Internationaler Strafgerichtshof: Karim Khan tritt vorübergehend zurück
Dem Chefankläger des Internationalen Strafgerichtshofs wird sexuelle Belästigung vorgeworfen. Eine Untersuchung läuft.
Die Vorwürfe gegen Khan wurden am Gerichtshof erstmals vor einem Jahr laut. Eine interne Untersuchung wurde nach wenigen Tagen eingestellt, weil sie zu dem Schluss kam, ein Fehlverhalten Khans läge nicht vor. Zudem wollte die entsprechende Frau keine Anzeige erstatten.

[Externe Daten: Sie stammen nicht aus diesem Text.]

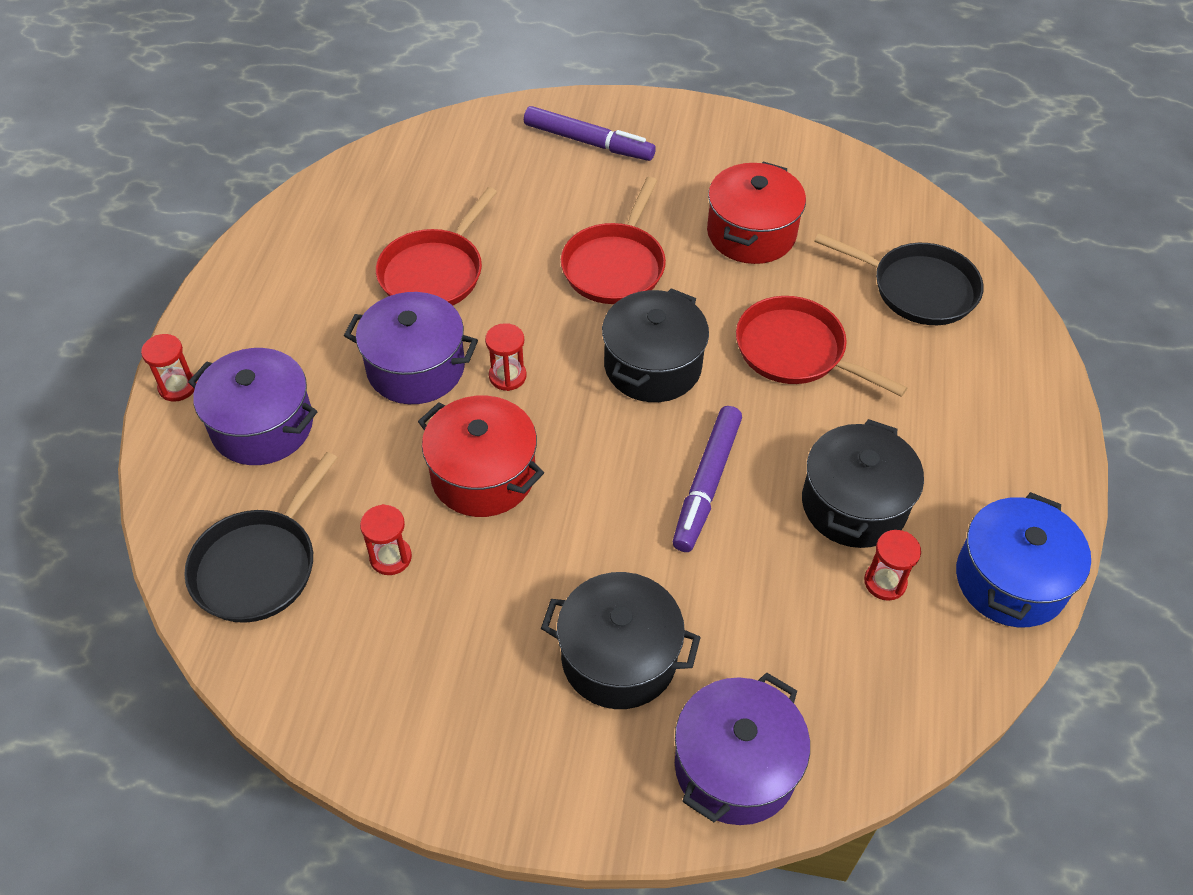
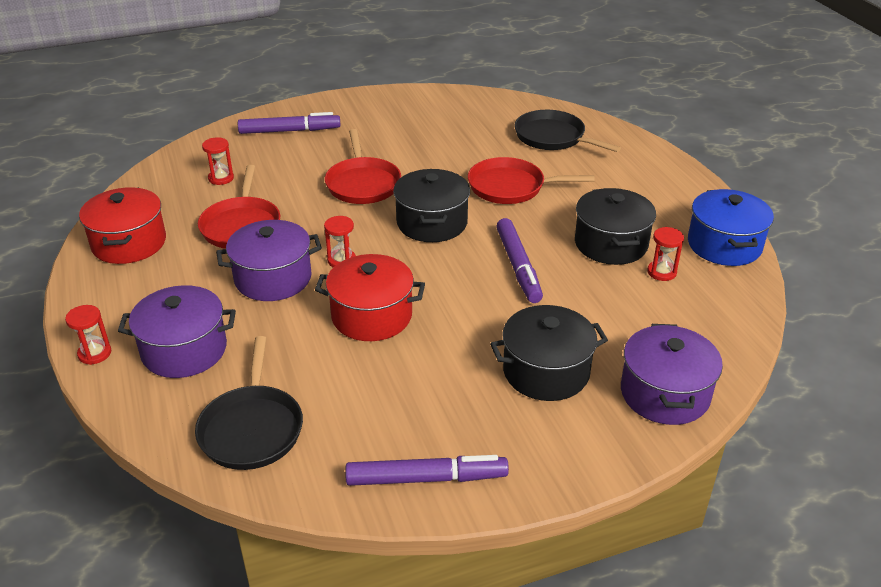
camera: 30 degrees left, 15 degrees down
(382, 729) = (426, 479): none -> purple marker
(390, 557) = (347, 384): red hourglass -> red hourglass (221, 178)
(751, 233) = (433, 143): red pot -> red pot (129, 243)
(918, 289) = (552, 137): black pan -> black pan turned 135 degrees counterclockwise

Khan hat die Vorwürfe, wonach er die Mitarbeiterin unter anderem auf Dienstreisen zu sexuellen Handlungen gedrängt haben soll, von Beginn an entschieden bestritten.
Nach Ansicht des Chefanklägers sind sie Teil von gegen ihn gerichteten Angriffen und Drohungen – mit dem Ziel, seine Ermittlungen zu behindern und die Glaubwürdigkeit des Strafgerichtshofs zu untergraben.

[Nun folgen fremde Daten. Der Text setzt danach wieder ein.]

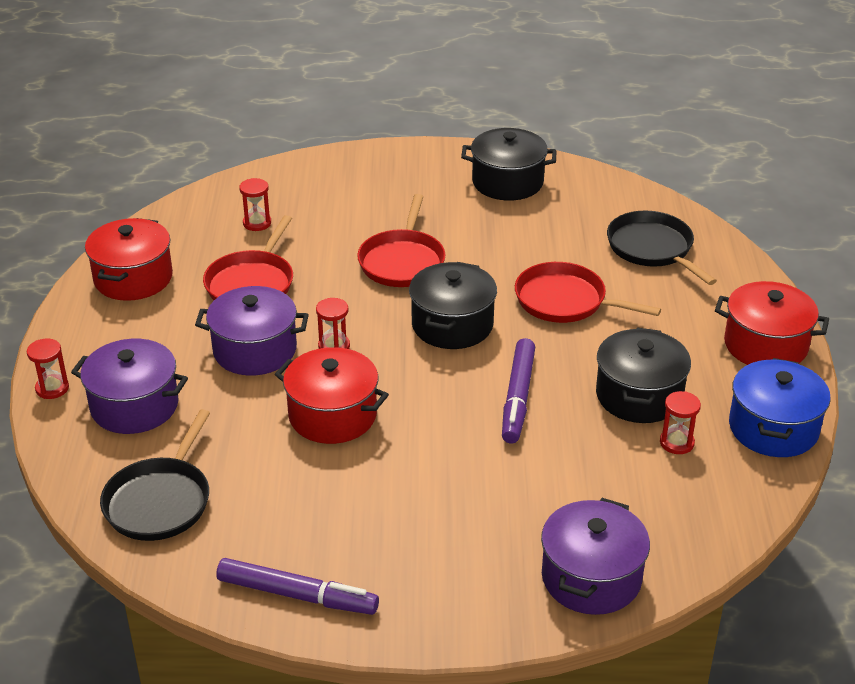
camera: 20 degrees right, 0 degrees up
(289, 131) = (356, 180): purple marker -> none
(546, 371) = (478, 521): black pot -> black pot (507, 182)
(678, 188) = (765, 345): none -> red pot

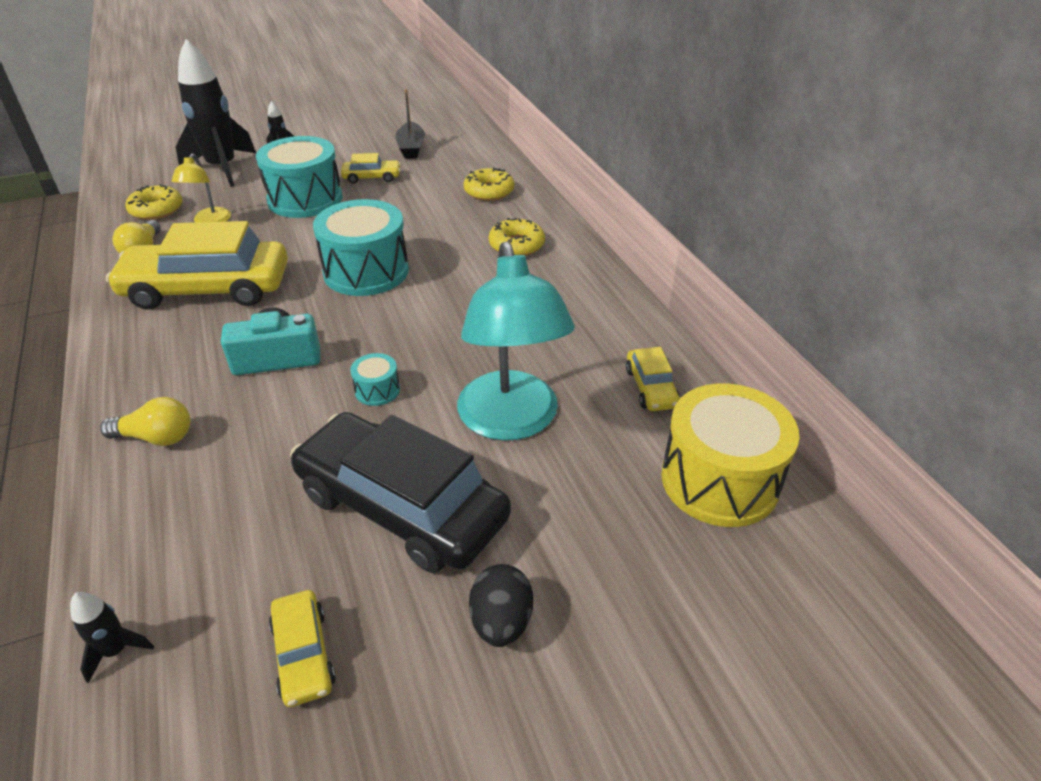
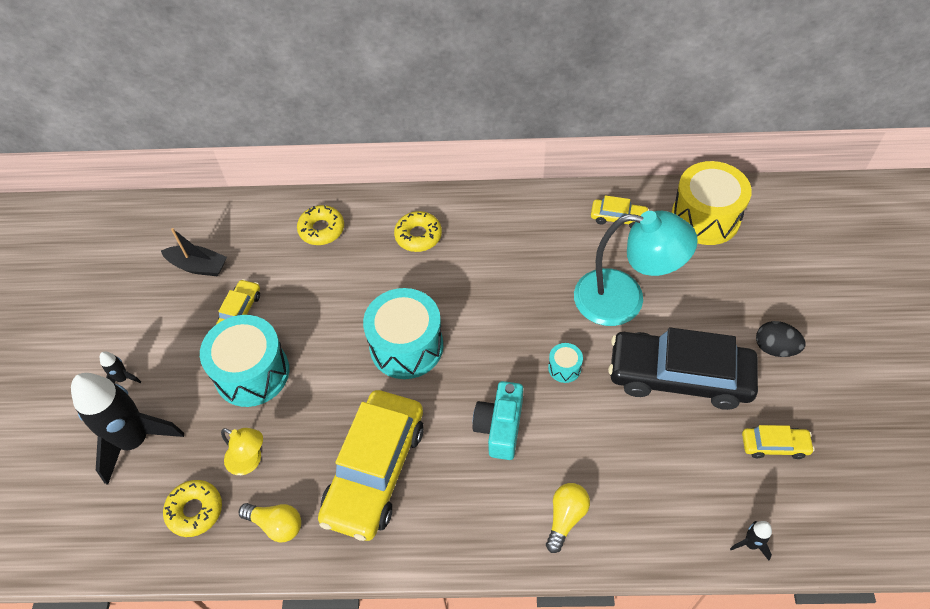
camera: 65 degrees left, 15 degrees up
(401, 506) = (679, 376): black car -> black car turned 45 degrees clockwise

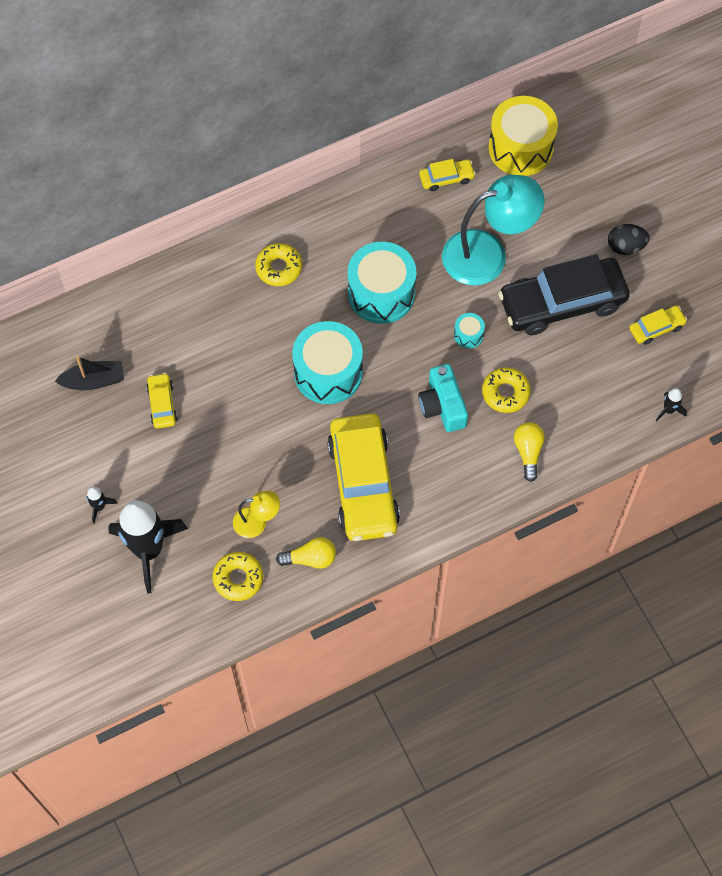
camera: 30 degrees left, 10 degrees up
(252, 373) = (210, 452): turquoise drum -> turquoise drum (381, 293)
(321, 229) = (186, 298): yellow donut -> yellow donut (505, 393)

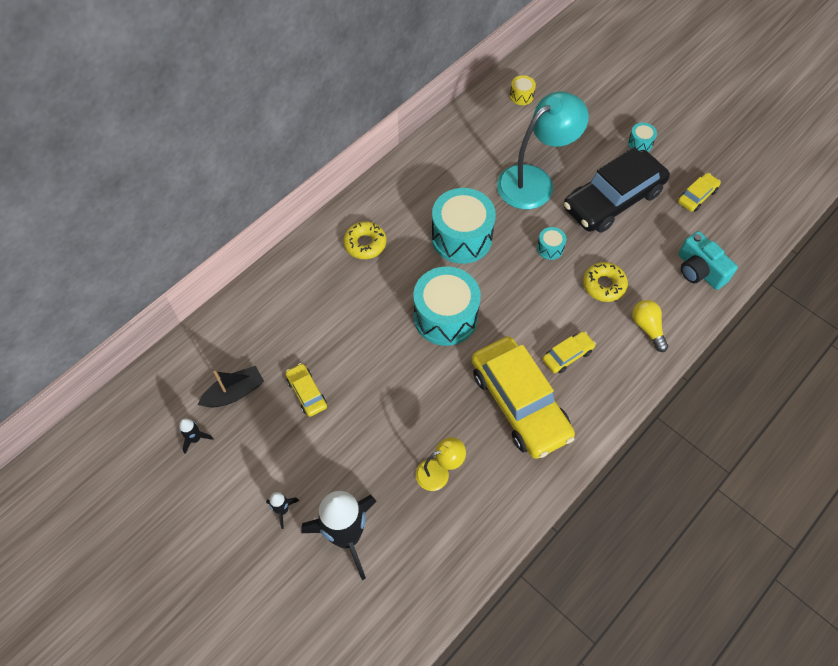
camera: 20 degrees left, 5 degrees down
(238, 578) = (444, 533): yellow donut -> none
(310, 558) = (503, 489): yellow light bulb -> none
(442, 406) = (556, 313): turquoise camera -> turquoise camera (699, 270)
(446, 178) = (473, 134): yellow car -> yellow car (567, 355)
(520, 148) = (521, 96): yellow drum -> yellow drum, size x0.44
(625, 246) = (640, 143): black egg -> turquoise drum
(669, 410) = (742, 256): black rocket -> black rocket (195, 439)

Als die Vorwürfe vor genau einem Jahr erstmals bekannt wurden, geschah dies kurz vor Khans Ankündigung von Haftbefehlen gegen den israelischen Premier Benjamin Netanjahu und seinen einstigen Verteidigungsminister Joav Galant sowie die drei Hamas-Führer Mohammed Deif, Ismail Hanijeh und Jahia Sinwar wegen Kriegsverbrechen und Verbrechen gegen die Menschlichkeit. Im November wurden diese schließlich erlassen.

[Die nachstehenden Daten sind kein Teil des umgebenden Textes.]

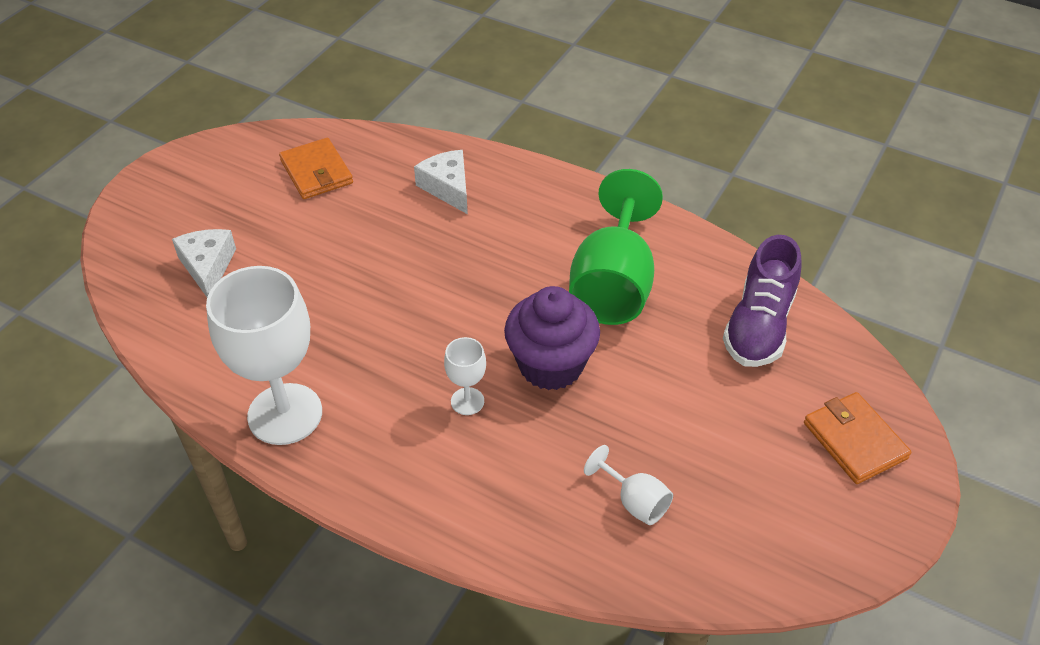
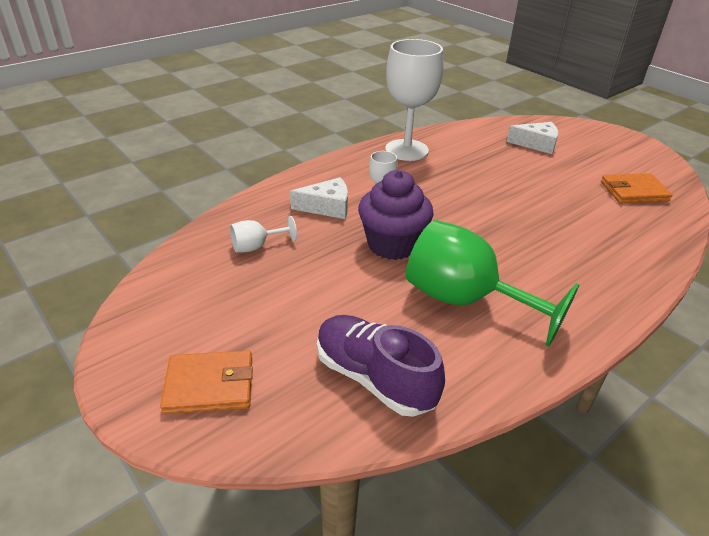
camera: 110 degrees right, 10 degrees down
(448, 187) = (611, 244): white cheese -> white cheese (327, 207)

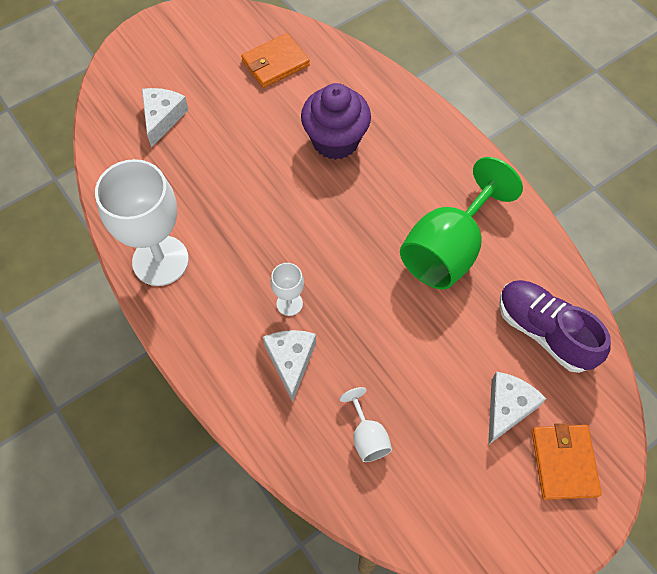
camera: 85 degrees left, 25 degrees up
(278, 340) = (507, 408): none -> white cheese
(374, 378) = (544, 332): purple shoe -> purple shoe turned 90 degrees clockwise
(392, 244) = (365, 299): purple cupcake -> purple cupcake (335, 140)
(633, 191) = (275, 63): orange wallet -> orange wallet turned 60 degrees clockwise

Seitdem hat die Frage, ob der Haftbefehl gegen Netanjahu tatsächlich umgesetzt würde, zu Turbulenzen in den internationalen Beziehungen geführt. Europäische Regierungschefs wie Friedrich Merz bekräftigten, Netanjahu auf ihrem Territorium nicht zu verhaften; in Frankreich stritt man über dessen vermeintliche „Immunität“.
Ungarn, wo Premier Orbán Netanjahu als Erster den Rücken stärkte, kündigte anlässlich Netanjahus Besuch vor wenigen Wochen gar seine Mitgliedschaft im IStGH auf.
Der Gerichtshof, der 2027 sein 25-jähriges Jubiläum begeht, befindet sich derzeit ohnehin in einer schwierigen Lage: Laut einem AP-Bericht Mitte Mai hat Khan wegen der US-Sanktionen keinen Zugang mehr zu seinen E-Mails und Bankkonten. Und US-amerikanischem IStGH-Personal droht wohl bei einer Einreise die Verhaftung. Durch die Sanktionen soll der Gerichtshof derzeit kaum funktionsfähig sein.